Rep. Christopher Carney, D-Pa., who chairs the Homeland Security subcommittee, said he had directed his staff to look further into that meeting as well as Mr. Maurstad’s comments.
The Financial Services subcommittee chairman, Rep. Mel Watt, D-N.C., told Rep. Taylor that his committee had requested from insurers information regarding their Katrina-related claims, and that carriers were told to comply by June 14. “A number of insurance companies have made some sounds about the possibility that they would object to providing the subcommittee with some of that information,” he said.
At the earlier hearing, Fidelity National Insurance Company’s president and chief executive officer, Mark Davey, said his company has a solution for what Rep.

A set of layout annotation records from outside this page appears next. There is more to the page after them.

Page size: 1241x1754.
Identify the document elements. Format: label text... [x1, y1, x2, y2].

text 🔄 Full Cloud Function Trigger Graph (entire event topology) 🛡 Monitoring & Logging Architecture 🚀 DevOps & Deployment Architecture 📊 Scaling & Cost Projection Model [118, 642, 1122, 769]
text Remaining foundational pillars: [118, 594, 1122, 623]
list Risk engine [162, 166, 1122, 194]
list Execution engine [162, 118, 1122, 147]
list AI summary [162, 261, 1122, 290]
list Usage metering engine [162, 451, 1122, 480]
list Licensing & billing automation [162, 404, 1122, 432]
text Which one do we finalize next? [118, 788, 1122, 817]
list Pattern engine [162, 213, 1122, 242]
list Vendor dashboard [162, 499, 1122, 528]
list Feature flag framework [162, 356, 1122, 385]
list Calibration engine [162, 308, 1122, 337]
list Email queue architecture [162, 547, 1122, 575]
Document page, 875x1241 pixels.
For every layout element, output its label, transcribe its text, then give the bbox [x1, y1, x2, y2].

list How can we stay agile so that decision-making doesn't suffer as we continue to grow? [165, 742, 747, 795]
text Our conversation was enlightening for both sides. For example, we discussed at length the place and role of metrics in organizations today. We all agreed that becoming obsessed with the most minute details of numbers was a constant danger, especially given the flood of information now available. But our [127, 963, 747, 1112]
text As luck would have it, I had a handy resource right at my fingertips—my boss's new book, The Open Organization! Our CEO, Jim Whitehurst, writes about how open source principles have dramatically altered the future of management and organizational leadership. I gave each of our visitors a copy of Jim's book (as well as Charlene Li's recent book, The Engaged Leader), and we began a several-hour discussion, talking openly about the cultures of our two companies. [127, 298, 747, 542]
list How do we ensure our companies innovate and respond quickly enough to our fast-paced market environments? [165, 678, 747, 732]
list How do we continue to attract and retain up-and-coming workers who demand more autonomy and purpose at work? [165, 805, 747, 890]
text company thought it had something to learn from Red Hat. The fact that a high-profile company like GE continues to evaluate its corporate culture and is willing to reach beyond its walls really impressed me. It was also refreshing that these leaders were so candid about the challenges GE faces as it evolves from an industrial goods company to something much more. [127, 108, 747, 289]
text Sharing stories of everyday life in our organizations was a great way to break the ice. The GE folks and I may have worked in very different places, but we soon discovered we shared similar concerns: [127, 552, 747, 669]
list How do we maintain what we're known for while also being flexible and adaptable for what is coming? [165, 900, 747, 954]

Taylor had described as a “natural conflict of interest” in having a WYO send out an adjuster to evaluate both the wind and water claims.
Mr. Davey, appearing on behalf of the Property and Casualty Insurers Association of America, explained that Fidelity runs its flood insurance and homeowners insurance as two entirely separate businesses.
“It’s two separate claims files, with two separate adjusters and no communication between them,” he said, adding that the homeowners’ business is run out of Fidelity’s Omaha office, while flood insurance operations are based in Florida.
Another issue raised at the earlier hearing was the impact of paying claims from the 2005 storm season on the NFIP. The program has had to borrow roughly $23 billion from the federal government, and paying only interest on those loans each year would account for almost half of the money the NFIP takes in annually.
Congress may have to consider the money borrowed by FEMA for the flood program as spent, suggested Thomas Minkler, president of the New Hampshire-based Clark-Mortenson Agency, appearing on behalf of the Independent Insurance Agents and Brokers of America–a position echoed by other witnesses at the hearing.
“The long-term survival of the program may require Congress to consider eliminating [NFIP's] debt and the resulting interest payments,” he added.